The land-use plan adopted this summer by the Loudoun Board of Supervisors aims for development to occur gradually and emphasizes mass transit as a way to avoid the haphazard sprawl of areas such as Tysons Corner. The plan calls for 11 compact, densely populated centers that would combine housing, offices and shopping, with each center near an interchange on the Greenway and served by a transit stop. Most of the development would not be allowed until a bus or rail system was in place down the median of the highway, a project likely to take at least 20 years.

"Loudoun stands ready to do the right thing. It's a question of whether the political will is there," said Peggy Maio, the Loudoun representative to the land-use group, the Piedmont Environmental Council.

Maio and others wonder whether political leaders will resist pressure from developers to change the plan to allow more growth. The current Board of Supervisors has been criticized by Loudoun residents, particularly those living in the rural western half of the county, for permitting sprawl in the east.

"We've had the luxury of being ahead of the curve in planning" along the Dulles Greenway, said board Chairman George L. Barton (R-At Large). "I think we were able to do it the right way."

The planning area covers 26,000 acres on either side of the highway, although no one expects all of that to be developed. Under the scenario that planners call "full build-out," the county would add 94 million square feet of commercial development near the highway during the next 50 years -- more than six times the current amount in Loudoun. With a slow commercial market now, and an uncertain local economy facing federal government cutbacks, planners estimate the total will reach 4.5 million square feet in 20 years.

Loudoun's current transportation problem is that it has two east-west highways, Routes 7 and 50, neither of which was designed as express roads for commuters. As residential and commercial development has increased along Route 7, so has the traffic. Loudoun's population has mushroomed to 110,000 people, growing faster in the 1990s than any other county in the region.
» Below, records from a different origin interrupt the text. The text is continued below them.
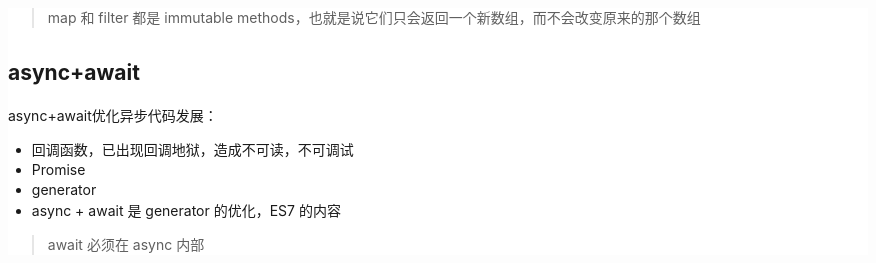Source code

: >  map 和 filter 都是 immutable methods，也就是说它们只会返回一个新数组，而不会改变原来的那个数组

## async+await
async+await优化异步代码发展：
* 回调函数，已出现回调地狱，造成不可读，不可调试
* Promise
* generator
* async + await 是 generator 的优化，ES7 的内容

> await 必须在 async 内部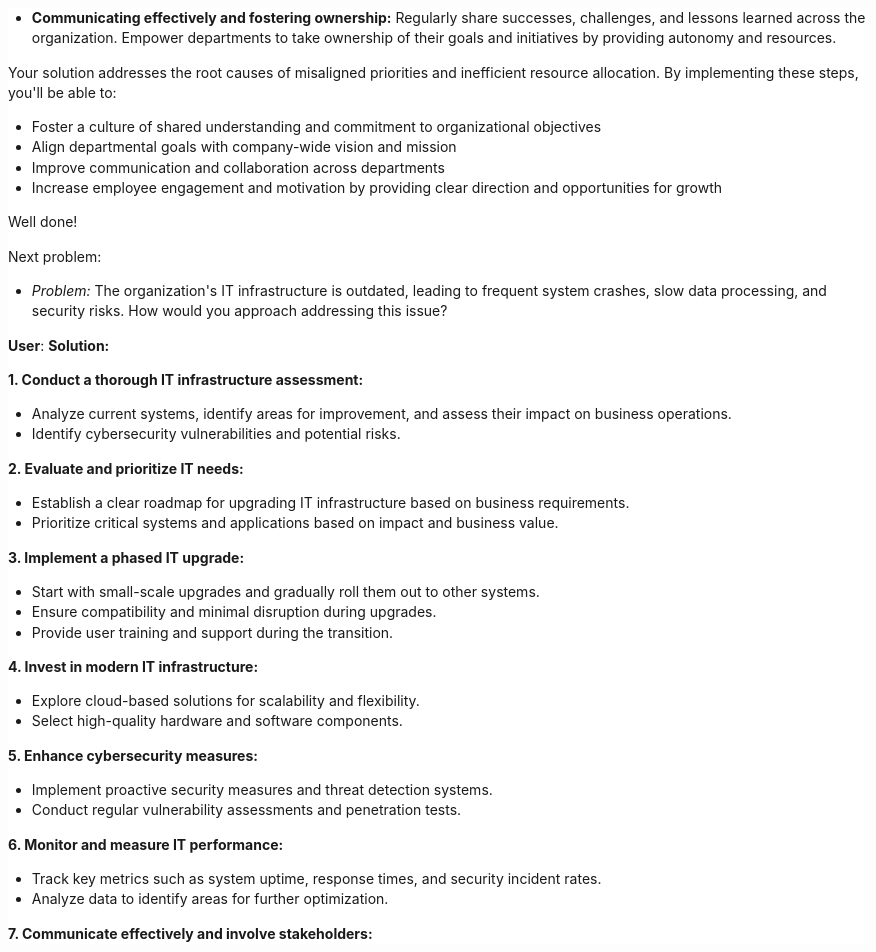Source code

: * **Communicating effectively and fostering ownership:** Regularly share successes, challenges, and lessons learned across the organization. Empower departments to take ownership of their goals and initiatives by providing autonomy and resources.

Your solution addresses the root causes of misaligned priorities and inefficient resource allocation. By implementing these steps, you'll be able to:

* Foster a culture of shared understanding and commitment to organizational objectives
* Align departmental goals with company-wide vision and mission
* Improve communication and collaboration across departments
* Increase employee engagement and motivation by providing clear direction and opportunities for growth

Well done!

Next problem:

* *Problem:* The organization's IT infrastructure is outdated, leading to frequent system crashes, slow data processing, and security risks.
How would you approach addressing this issue?

**User**: **Solution:**

**1. Conduct a thorough IT infrastructure assessment:**

- Analyze current systems, identify areas for improvement, and assess their impact on business operations.
- Identify cybersecurity vulnerabilities and potential risks.


**2. Evaluate and prioritize IT needs:**

- Establish a clear roadmap for upgrading IT infrastructure based on business requirements.
- Prioritize critical systems and applications based on impact and business value.


**3. Implement a phased IT upgrade:**

- Start with small-scale upgrades and gradually roll them out to other systems.
- Ensure compatibility and minimal disruption during upgrades.
- Provide user training and support during the transition.


**4. Invest in modern IT infrastructure:**

- Explore cloud-based solutions for scalability and flexibility.
- Select high-quality hardware and software components.


**5. Enhance cybersecurity measures:**

- Implement proactive security measures and threat detection systems.
- Conduct regular vulnerability assessments and penetration tests.


**6. Monitor and measure IT performance:**

- Track key metrics such as system uptime, response times, and security incident rates.
- Analyze data to identify areas for further optimization.


**7. Communicate effectively and involve stakeholders:**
The Greenway -- a marketing term that evokes the road's pastoral character while avoiding the use of the word "toll" -- is projected to carry about 30,000 vehicles on weekdays after the first year, doubling by the year 2000. The six-lane Dulles Toll Road carries about 75,000 vehicles on weekdays.
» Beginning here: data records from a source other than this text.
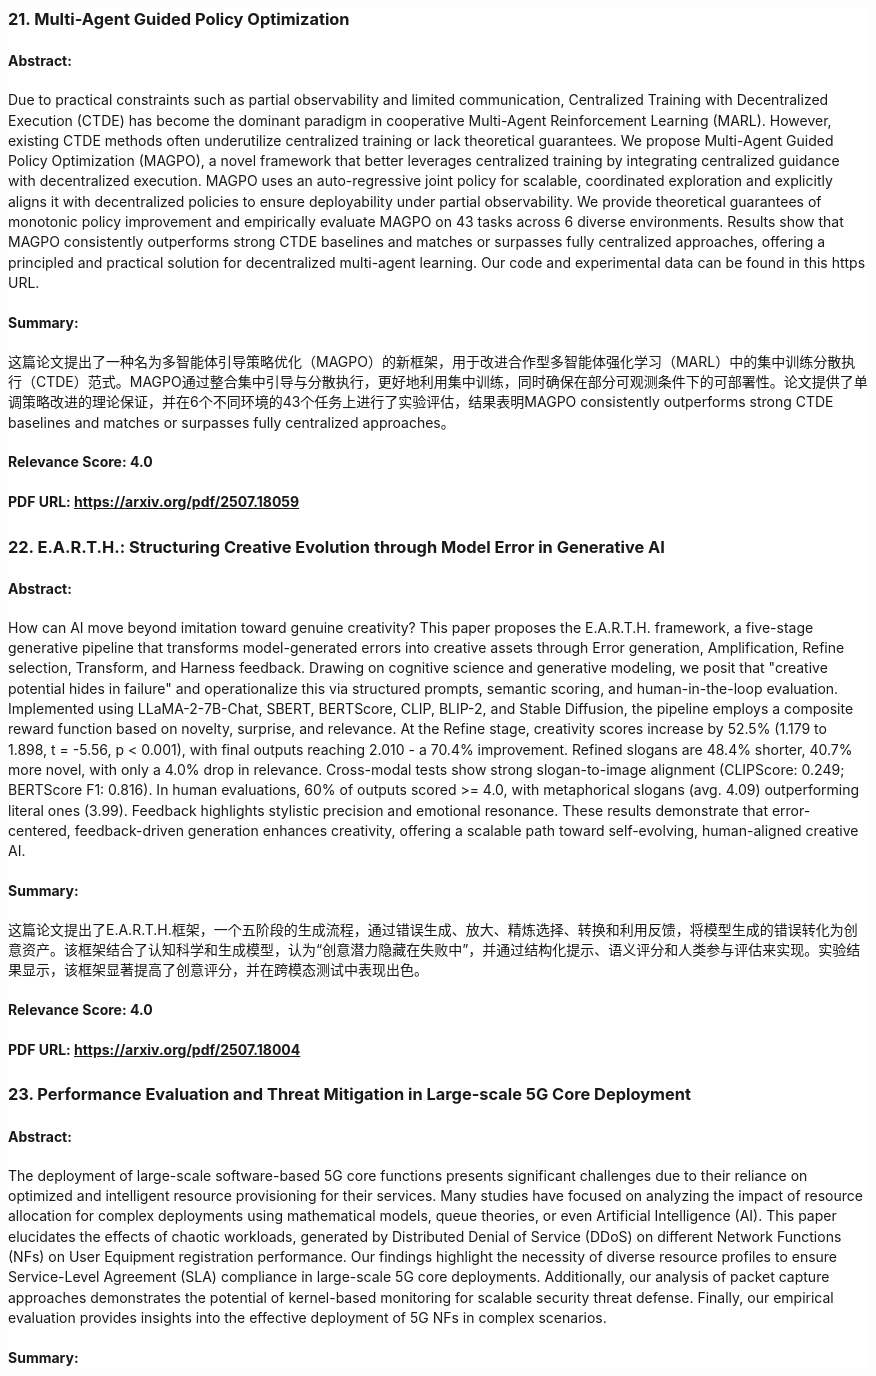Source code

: ### 21. Multi-Agent Guided Policy Optimization
#### Abstract:
Due to practical constraints such as partial observability and limited communication, Centralized Training with Decentralized Execution (CTDE) has become the dominant paradigm in cooperative Multi-Agent Reinforcement Learning (MARL). However, existing CTDE methods often underutilize centralized training or lack theoretical guarantees. We propose Multi-Agent Guided Policy Optimization (MAGPO), a novel framework that better leverages centralized training by integrating centralized guidance with decentralized execution. MAGPO uses an auto-regressive joint policy for scalable, coordinated exploration and explicitly aligns it with decentralized policies to ensure deployability under partial observability. We provide theoretical guarantees of monotonic policy improvement and empirically evaluate MAGPO on 43 tasks across 6 diverse environments. Results show that MAGPO consistently outperforms strong CTDE baselines and matches or surpasses fully centralized approaches, offering a principled and practical solution for decentralized multi-agent learning. Our code and experimental data can be found in this https URL.
#### Summary:
这篇论文提出了一种名为多智能体引导策略优化（MAGPO）的新框架，用于改进合作型多智能体强化学习（MARL）中的集中训练分散执行（CTDE）范式。MAGPO通过整合集中引导与分散执行，更好地利用集中训练，同时确保在部分可观测条件下的可部署性。论文提供了单调策略改进的理论保证，并在6个不同环境的43个任务上进行了实验评估，结果表明MAGPO consistently outperforms strong CTDE baselines and matches or surpasses fully centralized approaches。
#### Relevance Score: 4.0
#### PDF URL: https://arxiv.org/pdf/2507.18059

### 22. E.A.R.T.H.: Structuring Creative Evolution through Model Error in Generative AI
#### Abstract:
How can AI move beyond imitation toward genuine creativity? This paper proposes the E.A.R.T.H. framework, a five-stage generative pipeline that transforms model-generated errors into creative assets through Error generation, Amplification, Refine selection, Transform, and Harness feedback. Drawing on cognitive science and generative modeling, we posit that "creative potential hides in failure" and operationalize this via structured prompts, semantic scoring, and human-in-the-loop evaluation. Implemented using LLaMA-2-7B-Chat, SBERT, BERTScore, CLIP, BLIP-2, and Stable Diffusion, the pipeline employs a composite reward function based on novelty, surprise, and relevance. At the Refine stage, creativity scores increase by 52.5% (1.179 to 1.898, t = -5.56, p < 0.001), with final outputs reaching 2.010 - a 70.4% improvement. Refined slogans are 48.4% shorter, 40.7% more novel, with only a 4.0% drop in relevance. Cross-modal tests show strong slogan-to-image alignment (CLIPScore: 0.249; BERTScore F1: 0.816). In human evaluations, 60% of outputs scored >= 4.0, with metaphorical slogans (avg. 4.09) outperforming literal ones (3.99). Feedback highlights stylistic precision and emotional resonance. These results demonstrate that error-centered, feedback-driven generation enhances creativity, offering a scalable path toward self-evolving, human-aligned creative AI.
#### Summary:
这篇论文提出了E.A.R.T.H.框架，一个五阶段的生成流程，通过错误生成、放大、精炼选择、转换和利用反馈，将模型生成的错误转化为创意资产。该框架结合了认知科学和生成模型，认为“创意潜力隐藏在失败中”，并通过结构化提示、语义评分和人类参与评估来实现。实验结果显示，该框架显著提高了创意评分，并在跨模态测试中表现出色。
#### Relevance Score: 4.0
#### PDF URL: https://arxiv.org/pdf/2507.18004

### 23. Performance Evaluation and Threat Mitigation in Large-scale 5G Core Deployment
#### Abstract:
The deployment of large-scale software-based 5G core functions presents significant challenges due to their reliance on optimized and intelligent resource provisioning for their services. Many studies have focused on analyzing the impact of resource allocation for complex deployments using mathematical models, queue theories, or even Artificial Intelligence (AI). This paper elucidates the effects of chaotic workloads, generated by Distributed Denial of Service (DDoS) on different Network Functions (NFs) on User Equipment registration performance. Our findings highlight the necessity of diverse resource profiles to ensure Service-Level Agreement (SLA) compliance in large-scale 5G core deployments. Additionally, our analysis of packet capture approaches demonstrates the potential of kernel-based monitoring for scalable security threat defense. Finally, our empirical evaluation provides insights into the effective deployment of 5G NFs in complex scenarios.
#### Summary:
A trip from Leesburg to the airport now takes 30 minutes or longer during rush hours. That same trip on the Greenway will be 12 minutes, road officials said. The hope is that the time savings will lure enough commuters so that congestion is eased on Routes 7, 50 and 28.

But out of two dozen residents of Loudoun's Ashburn and Exeter neighborhoods who were interviewed last week, only a few planned to use the new highway -- even though most said they would save commuting time if they did. Most of the residents objected to the high toll. Despite that resistance, Greenway officials said they are confident the road will be popular. They noted that people thought 75 cents was too much to pay on the Dulles Toll Road when it opened in 1984, but the road quickly filled.

At $326 million to build, the Greenway was an expensive venture. The $2 toll was pegged to construction, design, maintenance and operating expenses, as well as to the cost of borrowing money, higher for a private company than for a state government.

Timothy Sutherland, president of C.C. Pace Resources, of Fairfax, which arranged the highway's financing, said extensive analysis of the traffic and development projections were conducted to satisfy investors.

"They wouldn't have put this money down if it wasn't going to succeed," Sutherland said.

The state would have built the road eventually, possibly without tolls. But that was not likely to happen for several more years, and fast-growing Loudoun couldn't wait that long to launch its new downtown or provide relief to commuters.

"Too often in the public sector, the easiest thing to do is let things sit unresolved," said Ronald F. Kirby, transportation director for the Metropolitan Washington Council of Governments. "The private sector is motivated by self-interest to resolve things quickly."